Data retention: Unlawful draft through the back door

SpaceNet CEO Sebastian v. Bomhard explains: "The duration of the storage of user data is particularly problematic. Although this is limited to three months in the draft law, this period must actually be regularly exceeded, as the law requires the storage of connection data at the start of its allocation and deletion after three months from the time the allocation ends. In fact, Internet connections are often disconnected and reassigned quite infrequently nowadays, so that in practice significantly longer recording periods of up to years result. However, in its judgement of 2024, the ECJ clearly pointed out that data retention must be as short as possible. The draft law therefore violates European law."

Data retention is similar to the rejected clear name obligation

SpaceNet also considers the reintroduction of data retention in combination with stricter rules on online violence to be particularly risky: "A current topic is being used here to address the issue of data retention through the back door, although this measure is hardly related to the other activities. The German government is right to reject a clear name obligation on the Internet, but the precautionary storage of IP addresses is ultimately no different," emphasises v. Bomhard.

It is clear that criminal offences on the Internet can now be concealed by simple means such as virtual private networks (VPNs), even by non-professionals. In order to solve serious criminal offences, targeted instruments that are protected by the rule of law are necessary. The quick freeze procedure envisaged in the coalition agreement of the previous government would have enabled a compromise in this respect, whereby traffic data could be frozen on urgent suspicion but only analysed following a court order. This approach strikes a balance between the interests of the investigation and the protection of fundamental rights. In addition, modern AI processes offer completely new possibilities for analysis, which are best made impossible by not storing data for such long periods of time without reasonable suspicion. Instead, the new draft law now consistently ignores existing judgements of the Federal Constitutional Court (2010) and the ECJ (2022 / 2024), and more data is to be stored for longer periods of time.

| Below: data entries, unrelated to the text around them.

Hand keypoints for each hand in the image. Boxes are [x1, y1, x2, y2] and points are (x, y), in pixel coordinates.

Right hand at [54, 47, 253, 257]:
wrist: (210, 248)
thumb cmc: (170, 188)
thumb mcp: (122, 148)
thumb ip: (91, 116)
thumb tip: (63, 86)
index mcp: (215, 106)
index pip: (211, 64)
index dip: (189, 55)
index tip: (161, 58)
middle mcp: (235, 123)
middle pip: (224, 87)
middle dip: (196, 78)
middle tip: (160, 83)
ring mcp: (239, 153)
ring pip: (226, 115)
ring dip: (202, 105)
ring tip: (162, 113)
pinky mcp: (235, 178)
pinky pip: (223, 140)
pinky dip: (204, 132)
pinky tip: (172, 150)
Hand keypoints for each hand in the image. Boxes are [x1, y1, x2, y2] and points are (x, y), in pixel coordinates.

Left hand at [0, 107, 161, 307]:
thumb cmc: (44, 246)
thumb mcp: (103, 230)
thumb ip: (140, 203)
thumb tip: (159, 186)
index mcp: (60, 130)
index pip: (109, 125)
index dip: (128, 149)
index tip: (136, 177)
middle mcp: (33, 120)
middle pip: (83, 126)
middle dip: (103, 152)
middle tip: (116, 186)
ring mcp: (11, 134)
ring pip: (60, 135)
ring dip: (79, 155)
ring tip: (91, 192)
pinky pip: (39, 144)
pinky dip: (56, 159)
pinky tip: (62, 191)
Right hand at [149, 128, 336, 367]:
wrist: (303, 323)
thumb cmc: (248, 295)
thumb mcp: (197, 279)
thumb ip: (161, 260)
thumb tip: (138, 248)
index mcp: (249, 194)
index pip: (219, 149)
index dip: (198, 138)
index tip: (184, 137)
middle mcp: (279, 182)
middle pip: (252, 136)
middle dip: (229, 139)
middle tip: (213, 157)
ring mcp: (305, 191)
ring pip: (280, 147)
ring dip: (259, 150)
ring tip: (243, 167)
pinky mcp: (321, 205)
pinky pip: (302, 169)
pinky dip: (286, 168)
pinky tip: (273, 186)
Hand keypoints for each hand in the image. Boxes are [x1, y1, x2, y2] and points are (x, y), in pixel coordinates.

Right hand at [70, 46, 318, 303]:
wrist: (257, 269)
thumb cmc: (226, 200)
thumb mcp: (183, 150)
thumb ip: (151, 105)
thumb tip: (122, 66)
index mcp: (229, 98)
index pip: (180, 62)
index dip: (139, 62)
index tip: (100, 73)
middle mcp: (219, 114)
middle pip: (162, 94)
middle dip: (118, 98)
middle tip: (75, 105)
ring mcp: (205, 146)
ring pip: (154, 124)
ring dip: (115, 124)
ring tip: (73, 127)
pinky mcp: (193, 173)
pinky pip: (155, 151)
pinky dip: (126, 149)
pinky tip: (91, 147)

More costs and fewer civil rights

As a result, implementing the draft bill in accordance with EU law would also lead to massive costs for providers. Ultimately, it would be the consumers who would suffer, as they would have to expect higher costs for their network connections.

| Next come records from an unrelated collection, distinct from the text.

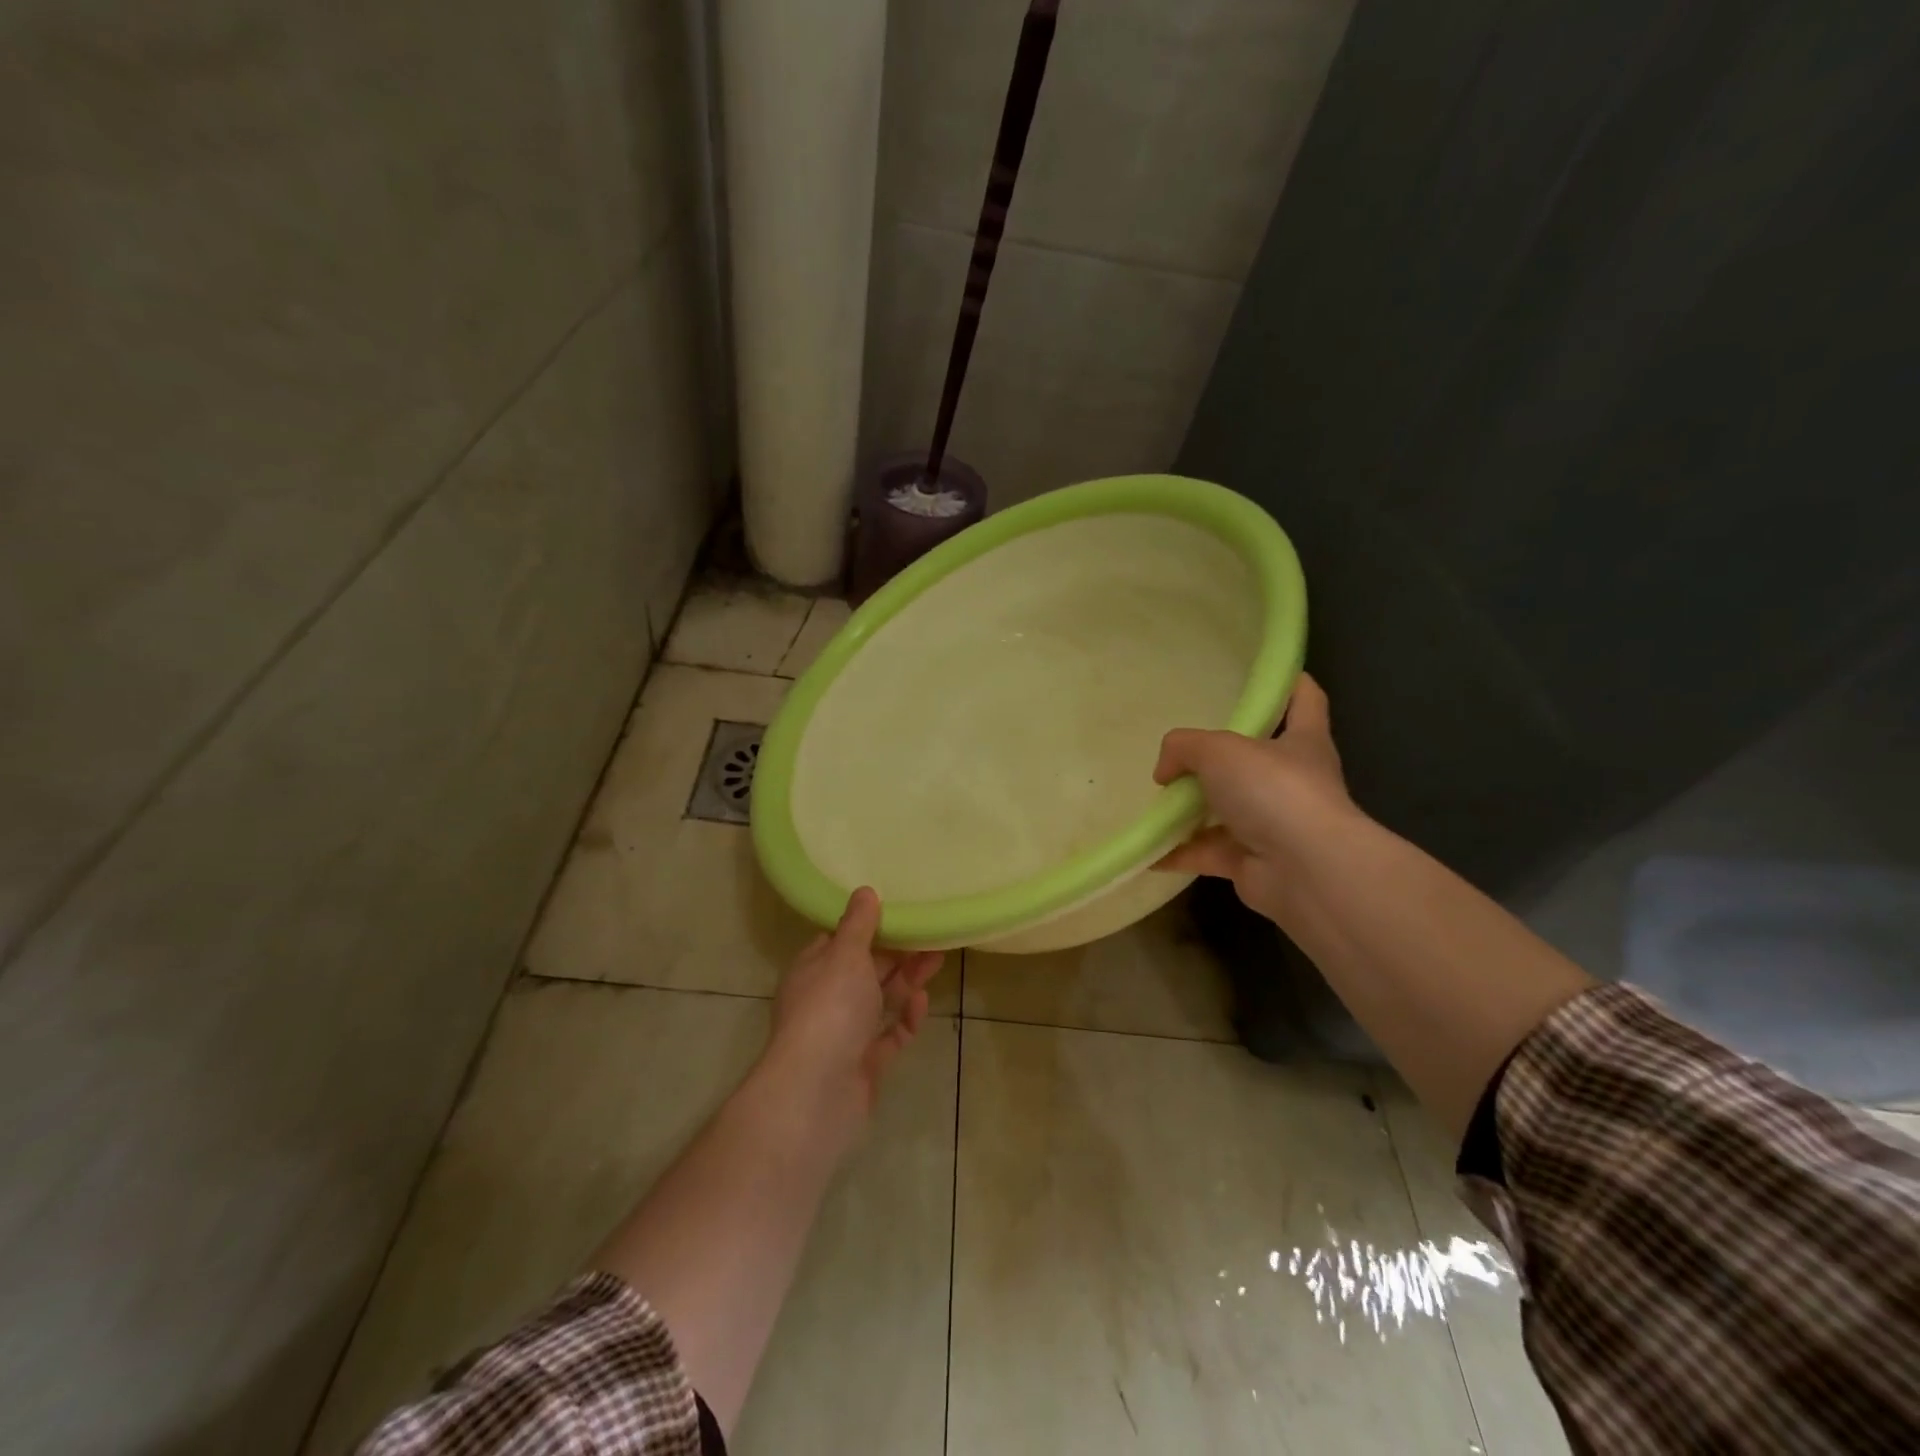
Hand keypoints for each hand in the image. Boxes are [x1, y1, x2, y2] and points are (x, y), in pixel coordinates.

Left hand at [762, 887, 942, 1151]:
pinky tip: (920, 1002)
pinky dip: (905, 1018)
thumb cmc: (829, 1009)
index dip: (866, 926)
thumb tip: (864, 891)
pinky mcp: (865, 1063)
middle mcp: (826, 999)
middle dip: (897, 952)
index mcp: (813, 969)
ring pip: (880, 1000)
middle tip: (931, 935)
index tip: (897, 911)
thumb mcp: (845, 955)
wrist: (817, 1092)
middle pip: (865, 969)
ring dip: (907, 980)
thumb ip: (859, 925)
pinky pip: (889, 1035)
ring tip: (938, 959)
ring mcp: (845, 1034)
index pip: (839, 940)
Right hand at [1151, 673, 1355, 925]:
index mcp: (1302, 741)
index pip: (1304, 700)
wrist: (1305, 870)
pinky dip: (1178, 851)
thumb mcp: (1219, 750)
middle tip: (1181, 751)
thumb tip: (1165, 771)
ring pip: (1226, 810)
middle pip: (1255, 760)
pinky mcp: (1253, 862)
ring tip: (1155, 800)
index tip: (1265, 675)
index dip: (1289, 683)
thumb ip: (1184, 747)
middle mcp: (1292, 782)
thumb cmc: (1274, 791)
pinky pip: (1208, 852)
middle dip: (1219, 758)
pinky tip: (1147, 849)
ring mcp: (1274, 825)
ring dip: (1192, 809)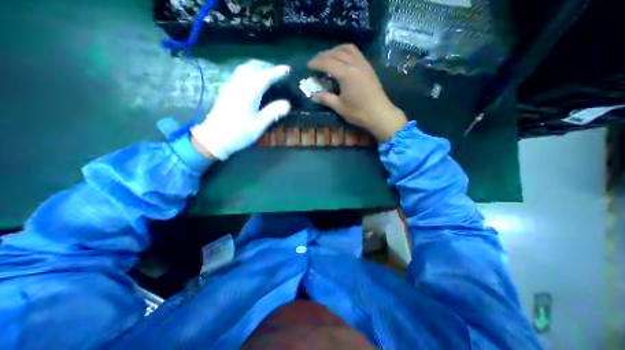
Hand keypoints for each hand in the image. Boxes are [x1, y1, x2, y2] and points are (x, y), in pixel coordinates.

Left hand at [192, 60, 290, 161]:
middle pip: (253, 67)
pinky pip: (239, 73)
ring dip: (257, 66)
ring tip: (268, 72)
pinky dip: (249, 71)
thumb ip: (273, 112)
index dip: (277, 72)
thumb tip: (288, 104)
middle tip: (279, 71)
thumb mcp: (258, 125)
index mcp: (248, 93)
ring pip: (244, 68)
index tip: (288, 69)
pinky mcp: (226, 90)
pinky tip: (253, 79)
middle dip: (267, 66)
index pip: (265, 77)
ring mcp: (230, 86)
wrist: (214, 138)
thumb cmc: (239, 133)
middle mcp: (238, 85)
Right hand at [307, 44, 404, 140]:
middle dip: (323, 56)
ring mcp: (363, 64)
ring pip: (347, 49)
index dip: (316, 63)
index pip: (327, 63)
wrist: (380, 114)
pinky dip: (345, 52)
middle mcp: (354, 64)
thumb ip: (326, 99)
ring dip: (335, 50)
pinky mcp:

"In the form planned by the coalition, data retention remains a blanket encroachment on civil rights," says Sebastian von Bomhard. "Now, in addition to the storage period, the type of data to be stored is even being extended. The nature of this instrument ignores the valuable principle of the presumption of innocence and makes trust in German digital policy largely impossible." PRESS RELEASE Page 2 of 2

SpaceNet already took legal action against the data retention legislation at the time in 2016 - with success. The Federal Administrative Court confirmed the inadmissibility of the generalised data collection and thus set a legal milestone for data protection and also for corporate legal clarity. The storage obligation that has now been announced gives rise to fears that the former concept is to be enforced after repeated failed attempts in the wake of digital protection against violence - with a new label, of course, as always.